Japanese vehicle manufacturers and suppliers have swept the board in the PricewaterhouseCoopers Global Shareholder Value Indices (SVI), against a backdrop of the Nikkei Index declining over both one and three year periods (1 year period decline of 17.48% and 3 year period decline of 49.9%) and the continuing poor economic climate in Japan.

Nissan Motor Company was the winning global vehicle manufacturer in both the one and three year categories, showing a 49% return and 102.3% respectively. Calsonic Kansei and Showa were the one and three year winners in the global parts suppliers section.

In the US retailers’ section, AutoNation and CarMax came out on top.

The PricewaterhouseCoopers Shareholder Value Indices capture the essence of a company’s performance by taking into account both rises and falls in a company’s share price, dividends, share buy backs and new share issues, and provide an objective and reliable measure of shareholder value for stock market listed companies.

The winners were determined by their total shareholder return performance relative to the index in each of three categories, namely: global vehicle manufacturers, global parts suppliers and US retailers over the one and three year periods.

Philip Wylie, Director of Corporate Finance – Head of PricewaterhouseCoopers Automotive Group, said:

“Japanese vehicle manufacturers have faced two major issues over the past five years, that have made them leaner and more global in outlook.  Firstly, a number have passed effective control to foreign companies, Nissan to Renault, Mazda to Ford, Mitsubishi to DaimlerChrysler, resulting in a streamlining of their businesses and the opening up of outdated procurement processes to world competition.”

“Secondly, the Japanese car market remains depressed (forecast 1% sales decline in 2002) and Japanese manufacturers have been forced to protect their profitability by moving production overseas and gaining vital market share in the largest markets, North America and Europe, with China a longer term target.”

In the suppliers section Japanese groups again dominated the top performing companies. PwC pointed out that Japanese suppliers have faced the momentous change from the traditional intertwined  (Keiretsu) relationship between manufacturers and suppliers, to become more independent and global and have been forced to reduce costs in order to meet the price cuts demanded. They have also faced the need to obtain custom from independent manufacturers across the globe to protect the profitability on the back of the weakened Japanese domestic market and reduce dependence on their affiliated manufacturers as they reduce their shareholdings in the various suppliers.
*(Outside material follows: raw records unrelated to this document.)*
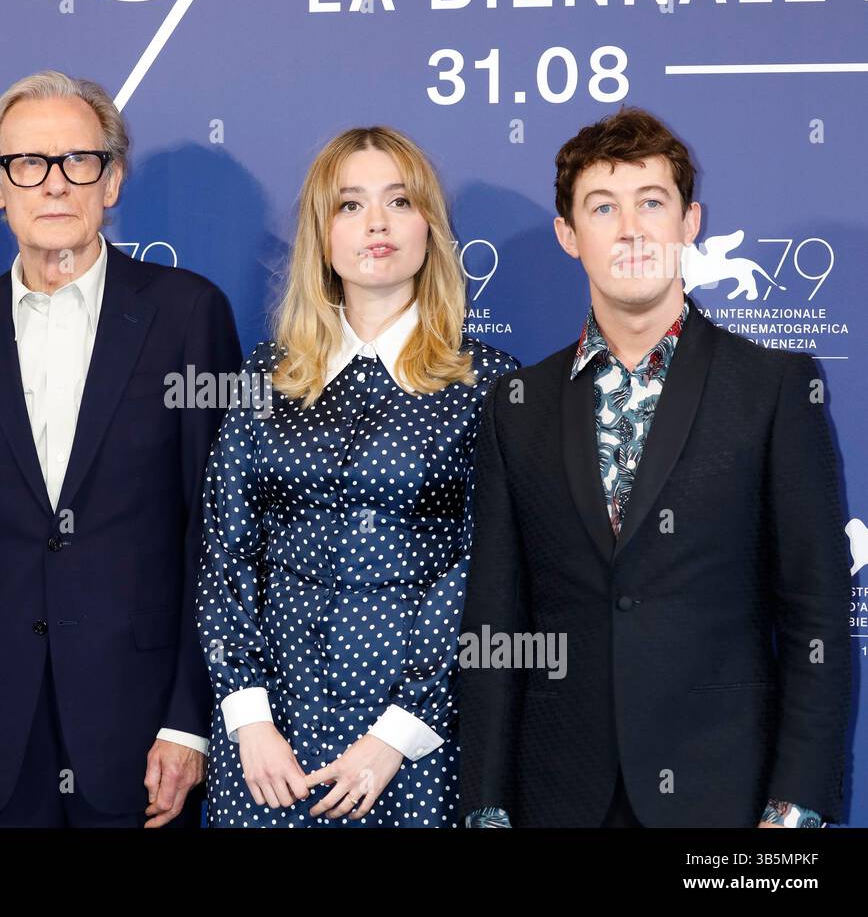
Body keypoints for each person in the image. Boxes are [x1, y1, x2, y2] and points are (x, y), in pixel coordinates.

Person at [459, 106, 852, 828]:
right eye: (603, 207)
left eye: (652, 203)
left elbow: (815, 615)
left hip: (726, 797)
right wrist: (486, 805)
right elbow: (496, 617)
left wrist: (795, 806)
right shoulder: (516, 404)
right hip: (557, 796)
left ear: (689, 222)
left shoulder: (773, 388)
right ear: (568, 235)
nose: (632, 229)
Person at [0, 70, 242, 828]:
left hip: (144, 732)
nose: (53, 185)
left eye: (78, 161)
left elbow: (217, 538)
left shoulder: (188, 316)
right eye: (28, 164)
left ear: (111, 179)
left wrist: (189, 720)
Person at [196, 126, 517, 827]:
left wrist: (396, 735)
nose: (376, 223)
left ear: (429, 226)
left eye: (399, 202)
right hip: (268, 745)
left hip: (417, 743)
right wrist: (248, 718)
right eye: (349, 205)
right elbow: (226, 549)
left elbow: (486, 566)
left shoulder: (489, 384)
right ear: (322, 235)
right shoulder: (266, 375)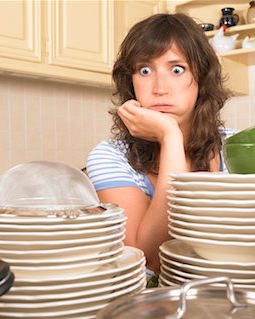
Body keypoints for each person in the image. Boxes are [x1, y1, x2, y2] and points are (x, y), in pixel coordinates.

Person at [86, 13, 235, 273]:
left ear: (202, 77)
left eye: (177, 69)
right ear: (130, 82)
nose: (159, 88)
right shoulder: (109, 157)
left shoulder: (237, 147)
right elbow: (151, 260)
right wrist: (171, 136)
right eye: (145, 70)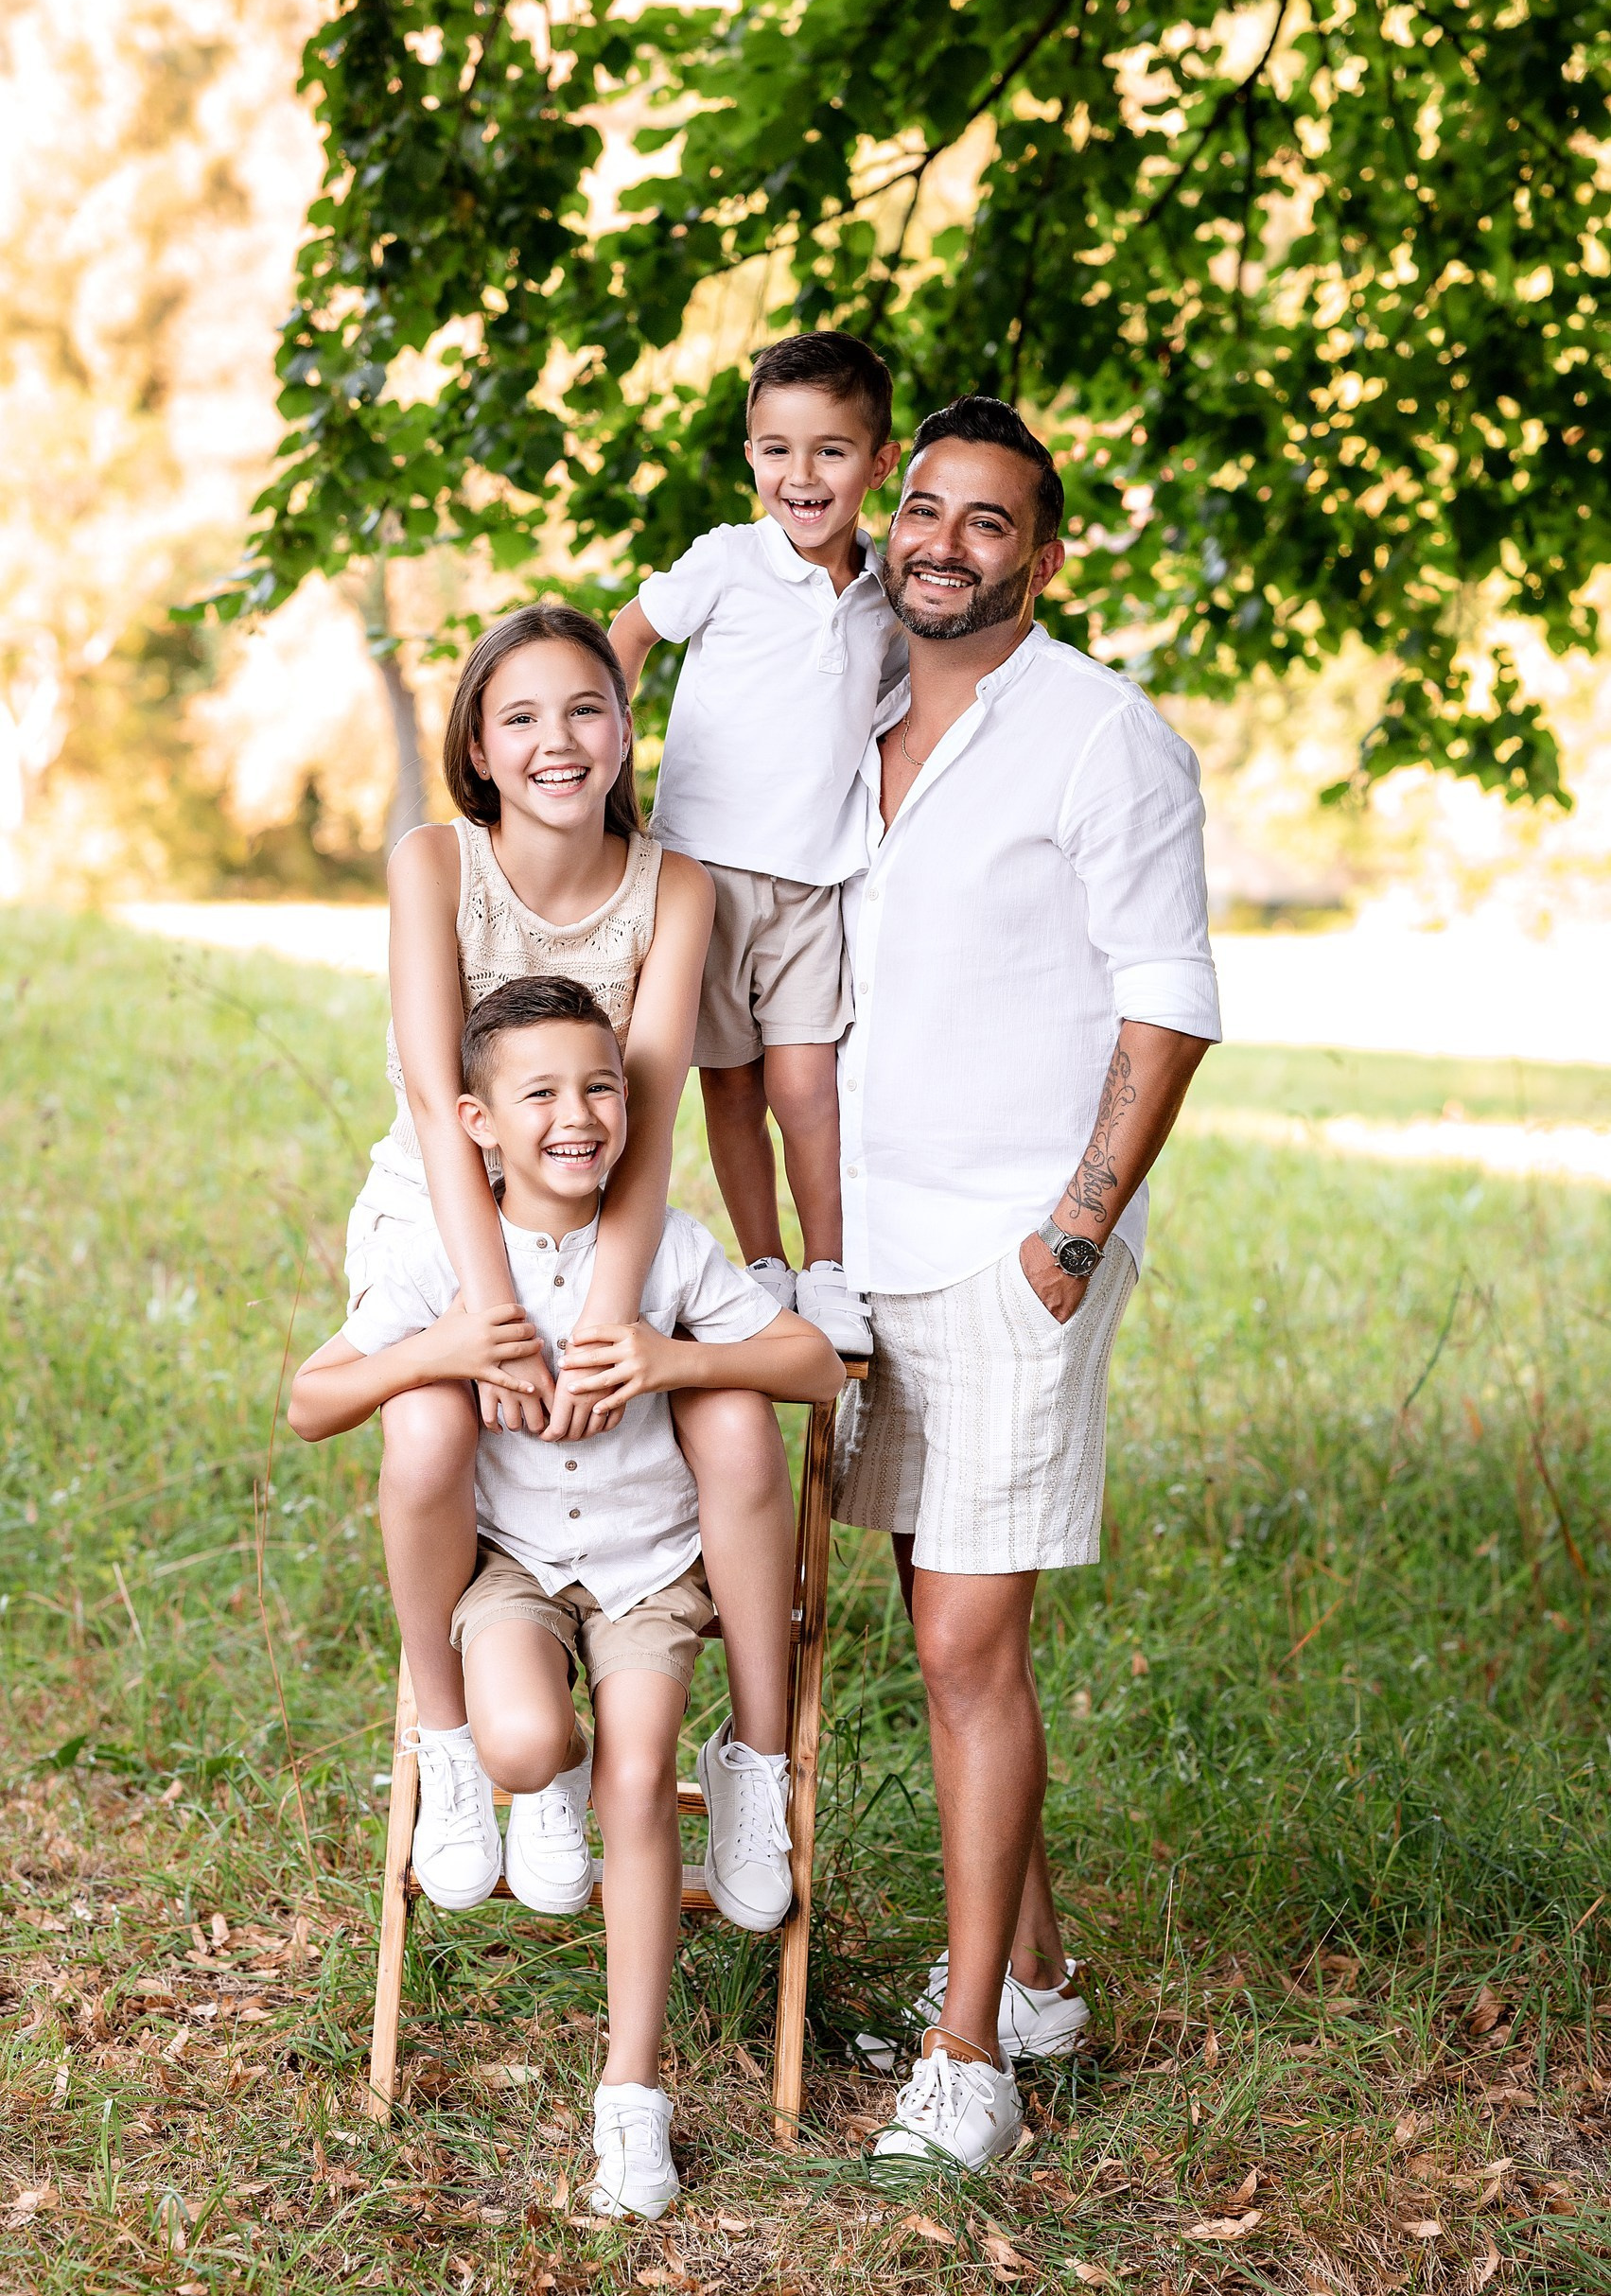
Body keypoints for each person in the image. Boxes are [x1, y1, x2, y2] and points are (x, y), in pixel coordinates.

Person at [832, 396, 1221, 2170]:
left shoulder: (1098, 735)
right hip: (871, 1248)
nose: (942, 541)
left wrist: (1072, 1229)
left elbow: (1169, 995)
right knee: (935, 1632)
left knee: (965, 1650)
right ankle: (1040, 1970)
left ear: (1040, 557)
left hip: (1013, 1252)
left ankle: (974, 2055)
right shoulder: (848, 706)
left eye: (988, 522)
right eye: (923, 508)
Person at [291, 977, 844, 2218]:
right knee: (532, 1745)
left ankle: (630, 2098)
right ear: (477, 1122)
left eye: (598, 1086)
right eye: (538, 1092)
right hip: (512, 1573)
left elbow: (813, 1366)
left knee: (640, 1779)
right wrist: (437, 1351)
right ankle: (544, 1762)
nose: (576, 1115)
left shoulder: (664, 1249)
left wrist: (673, 1356)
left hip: (648, 1572)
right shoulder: (446, 1253)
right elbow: (309, 1400)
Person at [344, 604, 798, 1932]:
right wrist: (491, 1315)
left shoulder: (675, 886)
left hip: (611, 1205)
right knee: (429, 1426)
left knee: (717, 1404)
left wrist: (606, 1315)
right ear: (477, 748)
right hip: (442, 1208)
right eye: (521, 716)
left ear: (623, 730)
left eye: (586, 709)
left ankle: (757, 1760)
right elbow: (439, 1104)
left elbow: (648, 1109)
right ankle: (452, 1735)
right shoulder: (434, 863)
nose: (558, 740)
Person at [610, 330, 907, 1361]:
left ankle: (827, 1272)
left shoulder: (886, 599)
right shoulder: (725, 563)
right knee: (727, 1082)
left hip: (814, 879)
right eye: (774, 449)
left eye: (830, 450)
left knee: (802, 1085)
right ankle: (765, 1263)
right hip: (696, 874)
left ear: (880, 464)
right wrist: (610, 767)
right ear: (749, 457)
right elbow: (627, 637)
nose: (800, 474)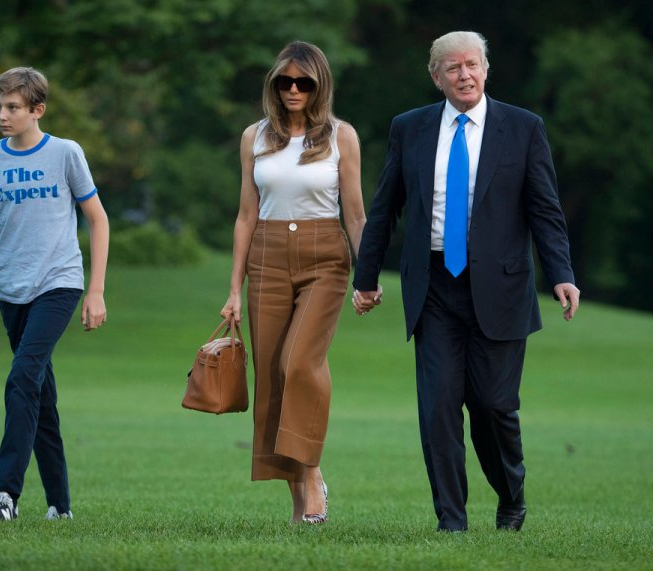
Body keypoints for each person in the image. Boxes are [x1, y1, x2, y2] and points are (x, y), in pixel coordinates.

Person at [352, 31, 580, 532]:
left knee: (494, 406)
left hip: (499, 289)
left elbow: (544, 211)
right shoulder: (408, 128)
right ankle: (451, 522)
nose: (464, 75)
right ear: (436, 77)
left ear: (485, 68)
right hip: (433, 287)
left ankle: (511, 494)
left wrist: (561, 274)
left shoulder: (523, 128)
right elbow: (385, 207)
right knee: (437, 411)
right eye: (452, 68)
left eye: (472, 65)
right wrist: (365, 278)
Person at [0, 66, 109, 521]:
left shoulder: (65, 153)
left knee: (22, 378)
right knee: (39, 394)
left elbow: (97, 219)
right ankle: (60, 506)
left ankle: (6, 497)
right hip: (10, 290)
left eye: (13, 107)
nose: (3, 115)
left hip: (58, 283)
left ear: (37, 109)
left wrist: (94, 291)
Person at [220, 41, 366, 524]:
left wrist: (366, 277)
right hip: (266, 255)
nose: (294, 90)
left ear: (320, 84)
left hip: (326, 257)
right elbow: (245, 215)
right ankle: (299, 494)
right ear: (274, 85)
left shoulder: (342, 136)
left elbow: (355, 214)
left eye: (304, 82)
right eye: (285, 82)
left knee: (298, 362)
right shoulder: (254, 137)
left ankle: (312, 472)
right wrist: (232, 290)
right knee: (272, 375)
PwC noted that there has been a trend to move production overseas, particularly towards the US in order to continue to service their traditional Japanese customers as they themselves move vehicle assembly to North America. They have consequently enjoyed the same growths/benefits from the gain in North American car market share as the vehicle manufacturers. Japanese suppliers are also looking to gain significant market share in Europe and are opening plants to produce for local vehicle assembly plants.

PwC added that they are also positioning themselves in China and in several SE Asian countries in order to reduce costs and over-dependence on Japanese produced components and the impact of the Japanese economy.